伝説の「どりこの」 一本の飲み物が日本人を熱狂させた

 昭和戦前期にはやった飲料水「どりこの」を追った本。
 現在に残る「どりこの坂」の「どりこの」が何か疑問を持ったところから始まり、講談社の創業者野間清治によるド派手な大宣伝キャンペーン、販売の実際を担った見習いの少年たちと彼らが属していた講談社少年部という組織、開発した高橋孝太郎博士の人となりや経歴など。資料の入手具合から、戦前の講談社おもしろ歴史みたいな感じになっているような気もしなくはないが。戦前の起業家らしい、野間清治の強烈なキャラがおもしろいな。無頼と教育者としての側面がバランスを取っていたような感じというか。ある意味では放漫経営だよな。

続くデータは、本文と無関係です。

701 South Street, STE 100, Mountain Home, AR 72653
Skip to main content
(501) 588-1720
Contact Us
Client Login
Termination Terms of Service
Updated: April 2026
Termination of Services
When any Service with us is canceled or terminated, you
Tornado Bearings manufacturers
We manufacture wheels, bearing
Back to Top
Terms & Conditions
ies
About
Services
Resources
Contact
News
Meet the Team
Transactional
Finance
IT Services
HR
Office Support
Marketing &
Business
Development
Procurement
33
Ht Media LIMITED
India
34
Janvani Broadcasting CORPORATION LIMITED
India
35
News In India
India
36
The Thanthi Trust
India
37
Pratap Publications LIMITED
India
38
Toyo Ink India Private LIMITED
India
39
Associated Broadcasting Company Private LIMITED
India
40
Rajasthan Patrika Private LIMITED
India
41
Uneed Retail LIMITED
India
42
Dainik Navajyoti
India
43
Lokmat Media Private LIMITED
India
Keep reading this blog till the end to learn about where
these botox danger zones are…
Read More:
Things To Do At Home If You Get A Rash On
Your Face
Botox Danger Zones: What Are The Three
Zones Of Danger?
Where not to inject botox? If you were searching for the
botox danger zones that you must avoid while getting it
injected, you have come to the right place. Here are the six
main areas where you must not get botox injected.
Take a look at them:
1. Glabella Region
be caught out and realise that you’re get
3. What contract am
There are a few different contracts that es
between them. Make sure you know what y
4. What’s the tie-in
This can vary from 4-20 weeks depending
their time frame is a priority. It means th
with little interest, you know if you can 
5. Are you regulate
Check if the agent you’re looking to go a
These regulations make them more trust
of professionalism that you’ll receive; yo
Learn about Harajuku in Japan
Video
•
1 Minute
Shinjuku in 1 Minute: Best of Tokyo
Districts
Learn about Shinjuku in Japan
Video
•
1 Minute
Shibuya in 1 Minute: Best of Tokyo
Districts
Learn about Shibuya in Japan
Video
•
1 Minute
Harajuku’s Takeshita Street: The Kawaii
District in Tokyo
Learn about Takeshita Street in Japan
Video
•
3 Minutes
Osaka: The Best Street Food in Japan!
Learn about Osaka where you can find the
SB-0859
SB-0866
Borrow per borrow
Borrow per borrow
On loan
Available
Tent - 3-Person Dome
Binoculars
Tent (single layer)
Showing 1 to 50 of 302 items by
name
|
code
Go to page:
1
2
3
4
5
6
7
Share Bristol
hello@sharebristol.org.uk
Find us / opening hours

大規模な宣伝による拡販や「面白くてためになる」というモットーなんかも興味深い。あと、高橋博士の潔癖症とか。
 戦時中の経済統制によって、原料の砂糖が入手できなくなり、生産ができなくなったこと。戦後にも、復刻版が出ていたこと。高橋博士の甥に製法が受け継がれていたが、この甥の高橋庸祐氏の死去によって、どりこのの製法は永久に失われたという。成分から見ると砂糖にグルタミン酸を加えて加熱し、化学反応を起こさせた飲料だそうで。栄養が不足気味の時代には、確かにそれなりの効果があっただろうなとは思うが、前半の宣伝は誇大広告だったってことだよな…
 時期的には、当時を知る生存者が失われるギリギリの時代だったって感じだな。あと、講談社がかっちり昔の資料を残していて、どりこのの現物も残していたというのが興味深い。この本、角川から出ているけど、なんで講談社から出なかったのか不思議な感じだな。しかし、60年以上前の飲み物を飲もうってのは、勇気が要る話だな…


 以下、メモ:

 厳重な管理がほどこされた社内の図書館には、講談社の社史やアルバム、社内通信や社長の訓話集など、歴史をひもとくうえで欠かせぬ貴重資料が数多く残されているのだ。
 さらに、今回の取材では特別のはからいによって、『社史資料』の閲覧が許可された。『社史資料』とは、昭和34年発行の『講談社の歩んだ五十年(50年史)』を編むにあたり、社員OBからの聞き取りをまとめた書物である。
 社員でさえ、その存在を知る者は少なく、図書室とは別の静謐な区画に保存されている。『社史資料』の多くは、速記者の記録をもとに200字詰め原稿用紙へ万年筆で手書きし、これを各項目ごとに数百枚ずつ綴じた形式がとられている。それぞれ、きちんと厚い表紙が付けられており、全部で145巻に達するという厖大な記録だ。p.43

 さすがの講談社って感じだな。きっちりと資料を保存し、収集している。

 少年部教育の根幹に据えられていたのは、座学ではなく、「実学」であった。これは講義や書物に偏らず。「忍苦の修行によって、心神を霊活ならしめる」ことで、社会に役立つ人間を育むという学習法だ。
 「作業によって人物を練り、魂を磨く」――学問は体験のなかでこそ得られるとした少年部教育は、掃除や荷物運びはもちろん、編集や発送、営業や帳簿整理の手伝い、作家や印刷所、取次店へのお使いなど、多岐におよんだ。p.142-3

 講談社の少年部の教育方針。ガンガン肉体的に鍛えるやり方は、今の目で見ると相当ブラックだよなあ。おそらく体を壊して、脱落を余儀なくされた人はそれなりにいるだろうけど、そういうのは語られないんだろうな。反面、もともと成績の良い子供多数から少数を選抜して、それを徹底的にストレスフルな環境で鍛えるんだから、講談社の歴代副社長8人中4人が少年部出身というくらいに出世するのも納得できる。戦後は、少年部出身者が大派閥だったんだろうな。